Strom­wandler - INBETRIEBNAHMEPRÜFUNG

Strom- und Spannungswandler sind wichtige Komponenten im Gesamtsystem der Schutztechnik. Deshalb ist es wichtig, den Wandler nicht nur als einzelnes Betriebsmittel zu betrachten, sondern immer im Gesamtsystem zu prüfen.

von Marcus Stenner Datum 05.09.2018

Allgemein

Ein guter Zeitpunkt für den Nachweis der korrekten Funktionalität von Strom- und Spannungswandlern ist die Inbetriebnahme. Leider steht bei der Inbetriebnahme zunehmend weniger Zeit zur Verfügung. Daher muss überlegt werden, wie die Wandler mit dem Schutzsystem hinreichend in einer angemessenen Zeit geprüft werden können. Dieser Artikel soll als Vorschlag eines Prüfplans gesehen werden, wie eine Inbetriebnahme bzw. Schutzsystemerneuerung aussehen könnte.

WER DEFINIERT, WAS UND WIE GEPRÜFT WERDEN MUSS?

**AUSGEWÄHLTE DATENSÄTZE**
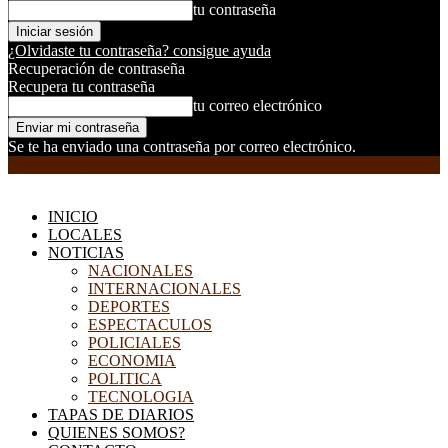
tu contraseña
¿Olvidaste tu contraseña? consigue ayuda
Recuperación de contraseña
Recupera tu contraseña
tu correo electrónico
Se te ha enviado una contraseña por correo electrónico.
EL DORADILLO RADIO
INICIO
LOCALES
NOTICIAS
NACIONALES
INTERNACIONALES
DEPORTES
ESPECTACULOS
POLICIALES
ECONOMIA
POLITICA
TECNOLOGIA
TAPAS DE DIARIOS
QUIENES SOMOS?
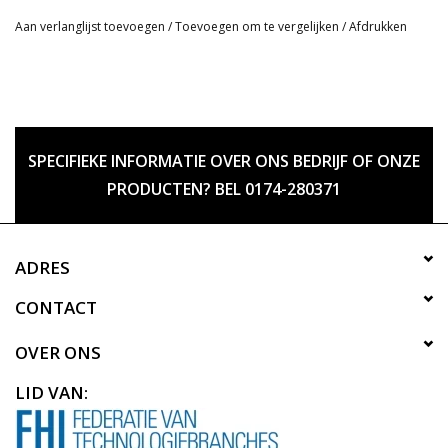
Aan verlanglijst toevoegen
/
Toevoegen om te vergelijken
/
Afdrukken
SPECIFIEKE INFORMATIE OVER ONS BEDRIJF OF ONZE
PRODUCTEN? BEL 0174-280371
ADRES
CONTACT
OVER ONS
LID VAN:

**AUFGABENLISTE**
a: Schreib die Zeilen der Datensätze von der Zeile mit „Aan verlanglijst toevoegen“ bis zum Ende der Datensätze neu und setz dabei „Printen“ an die Stelle von „Afdrukken“. Alles andere bleibt gleich.
b: Führ den Text über die Inbetriebnahmeprüfung von Stromwandlern dort weiter, wo er aufhört.
Der Text und die Datensätze sind voneinander getrennt und gehören nicht zusammen.

**ANTWORTEN IN REIHENFOLGE**
a:
Aan verlanglijst toevoegen
/
Toevoegen om te vergelijken
/
Printen
SPECIFIEKE INFORMATIE OVER ONS BEDRIJF OF ONZE
PRODUCTEN? BEL 0174-280371
ADRES
CONTACT
OVER ONS
LID VAN:

b:
Um eine gleichbleibende Prüfqualität und Vergleichbarkeit zu gewährleisten, sollte der Umfang der Prüfung sowie die Art der Durchführung vom Anlagenbetreiber in einer Richtlinie vorgegeben und kontrolliert werden. Hat der Anlagenbetreiber keine Richtlinie vorliegen, kann der Leitfaden des Forum Netztechnik Netzbetrieb (FNN) zur Orientierung dienen. In diesem Leitfaden zum Einsatz von Schutzsystemen in elektrischen Netzen von 2009 wird eine Empfehlung ausgegeben, wie Wandler während der Inbetriebnahme geprüft werden können:

  • Vergleich der Typenschildangaben mit den geforderten Werten
  • Isolationsprüfung zum Nachweis, dass Isolationswerte der einzelnen Kerne gegen Erde und gegeneinander eingehalten werden
  • Überprüfung der Beschaltung und Übersetzung der einzelnen Stromwandlerkerne, möglichst mittels Primäreinspeisung des Wandlers
  • Wickelsinnprüfung, soweit die Überprüfung durch Einsichtnahme in die Werksprüfprotokolle des Wandlerherstellers nicht möglich ist
  • Messung der Betriebsbürde
  • Messung der Innenbürde, falls nicht bekannt.

Dieser Vorschlag zur Prüfung der Stromwandler und Stromwandlerkreise folgt der FNN-Empfehlung. Im Falle eines Fehlers gilt diese als anerkannter Stand der Technik und bietet so dem Prüfer ein gewisses Maß an Rechtssicherheit.

VORGESCHLAGENER PRÜFABLAUF EINES STROMWANDLERS

Die Aufnahme des Typenschildes ist wichtig, da dieses in allen Prüfprotokollen zur Identifizierung des Prüflings dient. So können falsch verbaute Wandler bereits durch den Vergleich der Typenschilddaten mit den Schalt- bzw. Anlagenplänen gefunden werden. Zu diesem Zeitpunkt macht es Sinn, die Einbaulage des Stromwandlers (Richtung P1 und P2) mit dem einphasigen Stromlaufplan zu vergleichen. Weist der Stromwandler eine primäre Verlaschung des Übersetzungsverhältnisses auf, sollte auch diese überprüft werden, bevor man mit den Messungen beginnt.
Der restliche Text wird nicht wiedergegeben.